Situs DPR Diretas, Ini Metode yang Digunakan Hacker

Kiswondari, Jurnalis · Jum'at 09 Oktober 2020 22:42 WIB
https: img.okezone.com content 2020 10 09 16 2291309 situs-dpr-diretas-ini-metode-yang-digunakan-hacker-9PKKq8cCPo.jpg Ilustrasi peretasan. (Foto: Shutterstock)

SEKRETARIS Jenderal Dewan Perwakilan Rakyat (DPR) Indra Iskandar mengatakan hacker situs www.dpr.go.id menggunakan metode distributed denial-of-service (DDoS) dalam menjalankan aksinya. Kemudian pelaku membanjiri website resmi lembaga legislatif itu dengan virus-virus.
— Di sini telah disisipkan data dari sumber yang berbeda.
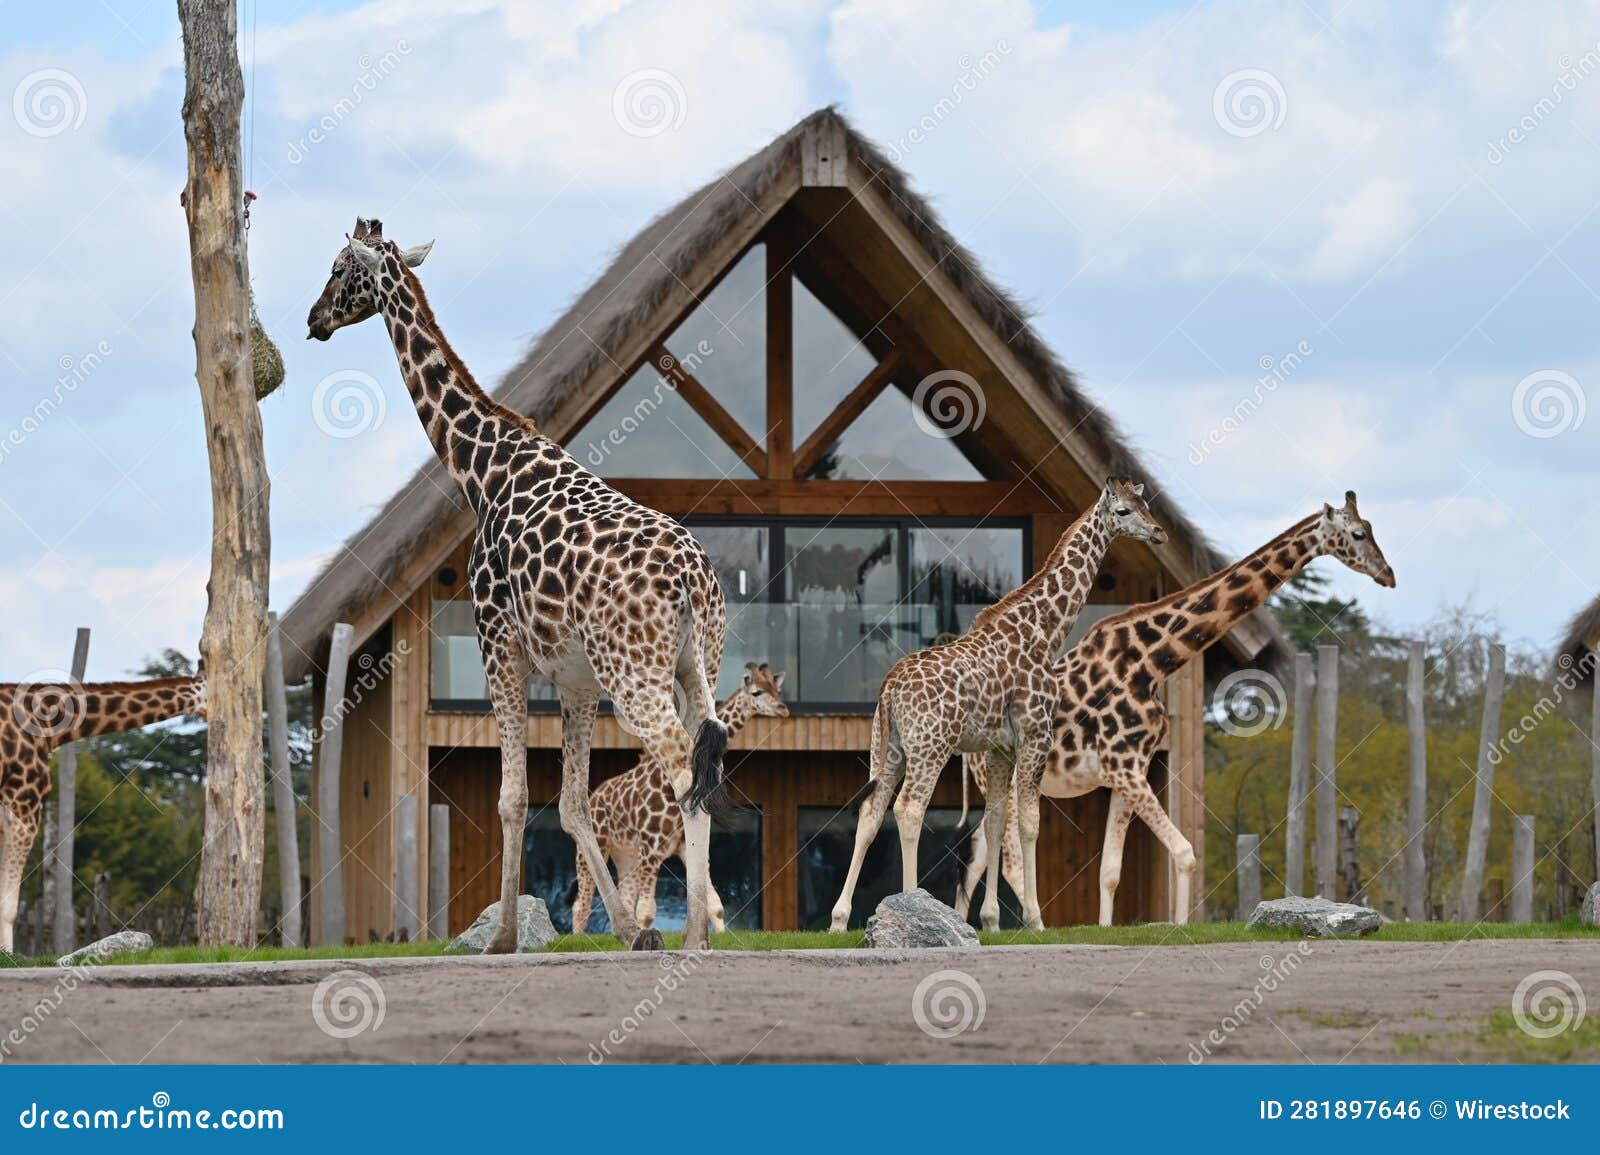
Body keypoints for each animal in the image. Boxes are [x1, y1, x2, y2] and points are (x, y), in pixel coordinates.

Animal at [307, 219, 730, 952]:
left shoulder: (497, 644)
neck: (480, 468)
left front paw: (502, 936)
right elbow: (569, 802)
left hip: (637, 673)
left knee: (682, 765)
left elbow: (512, 798)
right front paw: (627, 929)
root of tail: (692, 578)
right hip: (695, 662)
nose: (313, 320)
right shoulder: (576, 679)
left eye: (337, 268)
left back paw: (697, 938)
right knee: (710, 760)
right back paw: (692, 929)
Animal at [570, 663, 788, 935]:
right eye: (757, 692)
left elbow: (715, 906)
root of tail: (595, 795)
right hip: (596, 846)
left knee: (623, 900)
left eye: (776, 689)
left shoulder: (681, 847)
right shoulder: (651, 849)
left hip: (626, 855)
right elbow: (646, 912)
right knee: (581, 903)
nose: (783, 709)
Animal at [829, 479, 1167, 934]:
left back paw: (839, 919)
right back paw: (912, 904)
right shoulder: (1036, 734)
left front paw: (990, 921)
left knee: (870, 812)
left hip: (888, 748)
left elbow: (993, 824)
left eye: (1144, 502)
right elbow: (1028, 824)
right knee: (909, 809)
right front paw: (1035, 919)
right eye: (1124, 511)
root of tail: (889, 689)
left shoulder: (999, 748)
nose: (1159, 532)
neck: (1043, 633)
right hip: (930, 747)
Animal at [956, 491, 1395, 926]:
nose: (1388, 574)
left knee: (978, 851)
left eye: (1372, 528)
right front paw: (1181, 929)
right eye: (1358, 533)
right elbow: (1184, 854)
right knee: (1006, 856)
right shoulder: (1126, 769)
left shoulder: (1127, 771)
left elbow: (1110, 873)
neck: (1152, 662)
"Mereka (peretasannya) kan ini modelnya di DDoS ya. Membanjiri website dengan berbagai hal itu ya virus," ungkap Indra ketika dikonfirmasi wartawan, Kamis 8 Oktober 2020.

Baca juga: Situs Resmi DPR RI Tak Bisa Diakses, Berhasil Diretas? 

Ia melanjutkan, pihaknya sudah melakukan antisipasi dengan menggandeng Telkom dan Bareskrim Polri untuk memonitor situs DPR. Kemudian melakukan langkah-langkah perlindungan situs resmi itu agar terhindar dari aksi peretasan lagi.

Kemudian terkait tulisan di laman yang berubah, Indra menjelaskan bahwa itu bukan bagian dari peretasan, melainkan hasil pengeditan sehingga tulisannya tampak berubah.

"Tapi kalau tulisan itu semua editan. Itu cuma editan saja," jelasnya.

Peretasan situs DPR sendiri ternyata sudah terjadi sejak Senin 5 Oktober 2020 malam. Ketika itu laman kantor wakil rakyat tersebut tidak bisa diakses.

Namun kini situs www.dpr.go.id sudah bisa diakses publik. Sayangnya, masih terasa berat akibat efek peretasan dan virus.

Baca juga: Peretasan Situs DPR Terjadi sejak Senin Kemarin 

Sebelumnya pada Kamis 8 Oktober, situs resmi Dewan Perwakilan Rakyat (DPR) tidak bisa diakses. Jika mencoba masuk ke alamat www.dpr.go.id, maka akan ditemukan sebuah pesan "An error occurred while processing your request". Tampilan situs hanya menampilkan halaman putih dan terdapat teks keterangan tersebut di bagian kiri atas.